Zwar gibt es theoretisch die Möglichkeit, analoge Sammlungen zu digitalisieren, also auf den Computer zu übertragen. Für den Sammler Ramm kommt das aber schon aus praktischen Gründen nicht infrage: „Ich habe einige tausend Kassetten und Minidiscs“, erklärt er. „Bis ich die alle digitalisiert habe, würden Jahre vergehen.“
Viel Geld verdienen die Hersteller mit ihren alten Produkten nicht mehr. „Die Marktanteile und Stückzahlen bewegen sich im homöopathischen Bereich“, sagt Roland Stehle. 2012 wurden nach Daten der gfu zum Beispiel noch 60 000 DVD-Video-Kombigeräte verkauft, CD-Spieler für die Stereoanlage fanden immerhin 77 000 neue Käufer. Das Geschäft mit der vergessenen Technik lohnt sich für manche Firma trotzdem, erklärt Stehle - etwa weil es nur wenig Konkurrenz gibt. In der Regel sind es nur noch ein oder zwei Hersteller, die die inzwischen exotische Technik produzieren. Große Neuerungen erwarten die Kunden auch nicht mehr. „Die Unternehmen halten die Geräte im Programm und decken einfach den Markt ab“, sagt Stehle.
Ähnliches hat auch Klaus Ramm beobachtet: „Im Grunde sind das die gleichen Geräte wie vor einigen Jahren.“ Gibt es doch mal Neuerscheinungen, sind sie in der Regel nur online oder im Versandhandel zu finden, nicht in den großen Elektromärkten. Zielgruppe dafür sind ganz klar die Sammler.

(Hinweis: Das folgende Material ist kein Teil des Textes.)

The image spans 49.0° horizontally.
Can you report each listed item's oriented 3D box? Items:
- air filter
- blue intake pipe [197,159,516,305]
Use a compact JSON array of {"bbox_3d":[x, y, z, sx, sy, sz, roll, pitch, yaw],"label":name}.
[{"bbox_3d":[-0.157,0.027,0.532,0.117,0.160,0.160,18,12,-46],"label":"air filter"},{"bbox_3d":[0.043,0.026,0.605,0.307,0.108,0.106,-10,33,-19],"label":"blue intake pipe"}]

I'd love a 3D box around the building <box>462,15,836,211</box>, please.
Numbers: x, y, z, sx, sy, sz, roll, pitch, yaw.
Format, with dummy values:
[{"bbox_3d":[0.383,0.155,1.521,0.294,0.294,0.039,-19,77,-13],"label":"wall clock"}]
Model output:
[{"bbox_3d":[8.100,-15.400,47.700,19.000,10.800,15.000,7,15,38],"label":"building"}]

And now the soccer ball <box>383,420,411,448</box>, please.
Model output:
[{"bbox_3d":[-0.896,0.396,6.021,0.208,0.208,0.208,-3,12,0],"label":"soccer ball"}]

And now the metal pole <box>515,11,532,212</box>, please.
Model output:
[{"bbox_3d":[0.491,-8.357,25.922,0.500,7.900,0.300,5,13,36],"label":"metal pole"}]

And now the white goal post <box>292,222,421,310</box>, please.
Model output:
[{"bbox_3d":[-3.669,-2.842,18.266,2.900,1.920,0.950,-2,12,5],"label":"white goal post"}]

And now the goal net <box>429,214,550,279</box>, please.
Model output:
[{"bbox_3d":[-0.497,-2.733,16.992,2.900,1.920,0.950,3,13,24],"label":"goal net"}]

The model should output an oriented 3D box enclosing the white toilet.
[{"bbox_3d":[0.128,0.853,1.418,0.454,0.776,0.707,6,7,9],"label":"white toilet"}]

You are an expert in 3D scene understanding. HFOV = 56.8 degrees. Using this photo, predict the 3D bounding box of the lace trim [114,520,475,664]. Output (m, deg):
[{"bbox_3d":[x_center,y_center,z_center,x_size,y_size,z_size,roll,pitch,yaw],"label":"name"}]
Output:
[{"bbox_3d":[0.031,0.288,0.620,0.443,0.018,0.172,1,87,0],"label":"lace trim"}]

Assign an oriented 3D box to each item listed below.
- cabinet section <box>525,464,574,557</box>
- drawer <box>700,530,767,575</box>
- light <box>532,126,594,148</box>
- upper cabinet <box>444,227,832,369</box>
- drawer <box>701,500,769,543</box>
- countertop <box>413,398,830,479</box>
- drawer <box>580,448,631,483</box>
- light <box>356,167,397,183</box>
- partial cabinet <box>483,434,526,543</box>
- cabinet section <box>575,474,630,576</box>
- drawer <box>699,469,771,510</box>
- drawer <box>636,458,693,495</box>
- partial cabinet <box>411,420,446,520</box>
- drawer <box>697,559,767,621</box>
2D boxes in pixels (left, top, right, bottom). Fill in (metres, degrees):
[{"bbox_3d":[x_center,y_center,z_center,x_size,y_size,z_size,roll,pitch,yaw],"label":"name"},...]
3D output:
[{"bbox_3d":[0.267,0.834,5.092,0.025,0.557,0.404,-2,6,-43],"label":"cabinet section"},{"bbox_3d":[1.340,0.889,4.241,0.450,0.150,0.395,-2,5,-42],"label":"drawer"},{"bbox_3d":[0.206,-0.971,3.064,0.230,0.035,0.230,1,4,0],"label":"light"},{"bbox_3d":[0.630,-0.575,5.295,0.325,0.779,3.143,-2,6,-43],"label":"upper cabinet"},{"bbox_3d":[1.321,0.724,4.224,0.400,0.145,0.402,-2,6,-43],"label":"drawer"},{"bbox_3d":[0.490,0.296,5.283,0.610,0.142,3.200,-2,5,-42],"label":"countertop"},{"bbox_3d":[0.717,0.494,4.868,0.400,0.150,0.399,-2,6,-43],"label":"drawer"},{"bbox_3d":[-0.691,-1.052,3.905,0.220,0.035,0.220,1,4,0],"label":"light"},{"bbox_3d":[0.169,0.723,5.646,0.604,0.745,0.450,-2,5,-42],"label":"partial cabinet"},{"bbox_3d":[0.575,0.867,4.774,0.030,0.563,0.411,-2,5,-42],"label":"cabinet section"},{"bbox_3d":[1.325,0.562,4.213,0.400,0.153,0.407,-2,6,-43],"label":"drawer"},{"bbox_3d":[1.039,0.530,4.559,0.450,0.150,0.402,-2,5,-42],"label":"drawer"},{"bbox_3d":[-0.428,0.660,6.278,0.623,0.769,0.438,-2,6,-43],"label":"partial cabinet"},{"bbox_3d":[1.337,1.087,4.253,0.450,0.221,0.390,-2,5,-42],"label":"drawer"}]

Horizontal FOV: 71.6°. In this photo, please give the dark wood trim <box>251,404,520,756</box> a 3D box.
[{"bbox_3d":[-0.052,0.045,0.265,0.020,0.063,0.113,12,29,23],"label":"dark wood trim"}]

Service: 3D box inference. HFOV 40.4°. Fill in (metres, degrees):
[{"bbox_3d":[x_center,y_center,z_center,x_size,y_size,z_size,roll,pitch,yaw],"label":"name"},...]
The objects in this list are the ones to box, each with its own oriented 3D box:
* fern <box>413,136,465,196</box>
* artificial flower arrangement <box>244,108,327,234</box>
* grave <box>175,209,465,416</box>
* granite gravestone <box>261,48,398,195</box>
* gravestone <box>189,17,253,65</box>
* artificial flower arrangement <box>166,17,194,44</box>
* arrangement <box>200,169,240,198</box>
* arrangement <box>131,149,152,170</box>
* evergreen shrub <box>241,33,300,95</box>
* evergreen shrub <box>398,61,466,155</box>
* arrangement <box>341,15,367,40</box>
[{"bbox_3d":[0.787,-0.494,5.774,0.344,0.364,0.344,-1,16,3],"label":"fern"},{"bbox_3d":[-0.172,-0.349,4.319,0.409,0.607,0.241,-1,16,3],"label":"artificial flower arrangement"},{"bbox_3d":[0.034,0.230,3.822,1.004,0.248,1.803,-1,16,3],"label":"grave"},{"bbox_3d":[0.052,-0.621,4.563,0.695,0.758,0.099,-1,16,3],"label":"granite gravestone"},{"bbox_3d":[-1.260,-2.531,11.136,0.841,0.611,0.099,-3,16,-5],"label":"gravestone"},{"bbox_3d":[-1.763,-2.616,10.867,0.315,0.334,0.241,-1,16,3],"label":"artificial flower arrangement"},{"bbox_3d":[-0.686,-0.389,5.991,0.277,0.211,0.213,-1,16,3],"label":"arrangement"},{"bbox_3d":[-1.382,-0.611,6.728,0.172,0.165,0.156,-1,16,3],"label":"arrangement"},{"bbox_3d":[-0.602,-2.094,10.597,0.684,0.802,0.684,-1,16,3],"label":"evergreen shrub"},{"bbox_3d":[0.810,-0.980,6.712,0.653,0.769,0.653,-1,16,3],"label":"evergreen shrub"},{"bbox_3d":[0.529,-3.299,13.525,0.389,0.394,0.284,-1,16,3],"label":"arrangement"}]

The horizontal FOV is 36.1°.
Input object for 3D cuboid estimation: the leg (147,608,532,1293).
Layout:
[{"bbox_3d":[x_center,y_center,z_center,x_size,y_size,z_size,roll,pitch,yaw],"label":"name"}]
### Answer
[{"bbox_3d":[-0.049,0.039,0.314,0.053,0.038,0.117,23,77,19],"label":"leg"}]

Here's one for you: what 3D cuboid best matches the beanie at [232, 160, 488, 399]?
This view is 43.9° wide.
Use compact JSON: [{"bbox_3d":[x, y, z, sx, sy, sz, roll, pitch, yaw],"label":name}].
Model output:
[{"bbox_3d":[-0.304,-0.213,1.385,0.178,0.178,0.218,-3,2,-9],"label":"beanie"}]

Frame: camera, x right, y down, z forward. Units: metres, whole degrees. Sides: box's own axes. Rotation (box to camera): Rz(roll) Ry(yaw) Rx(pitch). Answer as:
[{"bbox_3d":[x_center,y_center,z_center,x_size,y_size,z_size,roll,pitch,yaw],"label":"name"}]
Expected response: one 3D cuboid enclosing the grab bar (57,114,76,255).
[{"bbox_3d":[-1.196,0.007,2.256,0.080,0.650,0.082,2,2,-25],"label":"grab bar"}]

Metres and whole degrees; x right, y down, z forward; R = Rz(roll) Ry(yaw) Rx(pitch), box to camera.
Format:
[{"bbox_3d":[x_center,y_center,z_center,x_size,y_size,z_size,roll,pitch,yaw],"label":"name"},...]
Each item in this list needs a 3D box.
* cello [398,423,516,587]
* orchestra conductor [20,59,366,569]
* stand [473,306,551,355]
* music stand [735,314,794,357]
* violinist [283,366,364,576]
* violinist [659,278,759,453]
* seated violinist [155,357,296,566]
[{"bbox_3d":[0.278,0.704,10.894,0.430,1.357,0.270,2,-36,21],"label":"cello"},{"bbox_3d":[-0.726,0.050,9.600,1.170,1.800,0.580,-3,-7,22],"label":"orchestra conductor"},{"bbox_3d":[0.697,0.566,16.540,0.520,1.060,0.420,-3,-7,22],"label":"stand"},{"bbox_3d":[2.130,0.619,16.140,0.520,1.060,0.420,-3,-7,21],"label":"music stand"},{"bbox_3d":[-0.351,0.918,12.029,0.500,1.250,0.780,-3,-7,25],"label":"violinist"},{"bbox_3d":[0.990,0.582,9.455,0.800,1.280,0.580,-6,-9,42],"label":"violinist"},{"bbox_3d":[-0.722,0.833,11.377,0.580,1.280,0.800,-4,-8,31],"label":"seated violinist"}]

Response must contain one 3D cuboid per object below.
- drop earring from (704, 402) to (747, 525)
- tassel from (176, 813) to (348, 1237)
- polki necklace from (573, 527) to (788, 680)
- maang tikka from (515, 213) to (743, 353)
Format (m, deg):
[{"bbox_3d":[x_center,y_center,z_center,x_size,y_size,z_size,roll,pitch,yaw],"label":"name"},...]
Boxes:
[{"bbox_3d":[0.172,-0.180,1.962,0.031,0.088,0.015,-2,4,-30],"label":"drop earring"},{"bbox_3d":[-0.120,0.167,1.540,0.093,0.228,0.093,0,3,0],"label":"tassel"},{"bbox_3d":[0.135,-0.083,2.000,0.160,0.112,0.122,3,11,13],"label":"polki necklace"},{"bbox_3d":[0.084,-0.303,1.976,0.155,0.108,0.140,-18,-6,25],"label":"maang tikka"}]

Manche Geräte werden sogar gar nicht mehr hergestellt oder verkauft. Minidiscs werden heute zum Beispiel in Deutschland zwar noch angeboten, nicht aber die Player dazu, sagt Ramm. Freunde solcher Formate sind heute also auf gebrauchte Geräte angewiesen. Dafür muss es nicht unbedingt eBay oder ein anderer Onlinemarktplatz sein. „Es gibt noch einzelne kleine Läden, die gebrauchte Hifi-Geräte verkaufen“, erklärt Jürgen Nadler von der Stiftung Warentest. „Das sind zwar meistens eher Boxen und Tuner, da findet sich aber sicher auch das eine oder andere Abspielgerät.“
Gibt es Probleme mit den Altgeräten, bleibt statt des Neukaufs nur die Reparatur. Einige Werkstätten haben sich auf die Rettung alter Unterhaltungselektronik spezialisiert. „Die lassen sich das inzwischen natürlich gut bezahlen“, sagt Klaus Ramm. Dafür sind die Experten aber auch erfinderisch: Wird ein dringend benötigtes Ersatzteil vom Originalhersteller nicht mehr angeboten, bauen es die Profibastler oft selbst. Deshalb ist auch bei Geräten, die man heute noch neu kaufen könnte, die Reparatur oft die bessere Alternative. „Wenn ich noch ein hochwertiges Kassettendeck von früher habe, ist ein neues modernes Gerät vermutlich kaum besser“, gibt Jürgen Nadler zu bedenken.
Anders als zum Beispiel bei neuen Blu-ray-Playern ist es außerdem relativ wahrscheinlich, dass ein Experte den Fehler tatsächlich reparieren kann. „Je mehr mechanische Bauteile es gibt, desto größer ist die Chance, dass sich ein Defekt beheben lässt“, sagt Nadler. Oft sei es sogar nur ein einzelnes Verschleißteil, das den ansonsten gut erhaltenen Kassetten- oder Videorecorder ausbremst.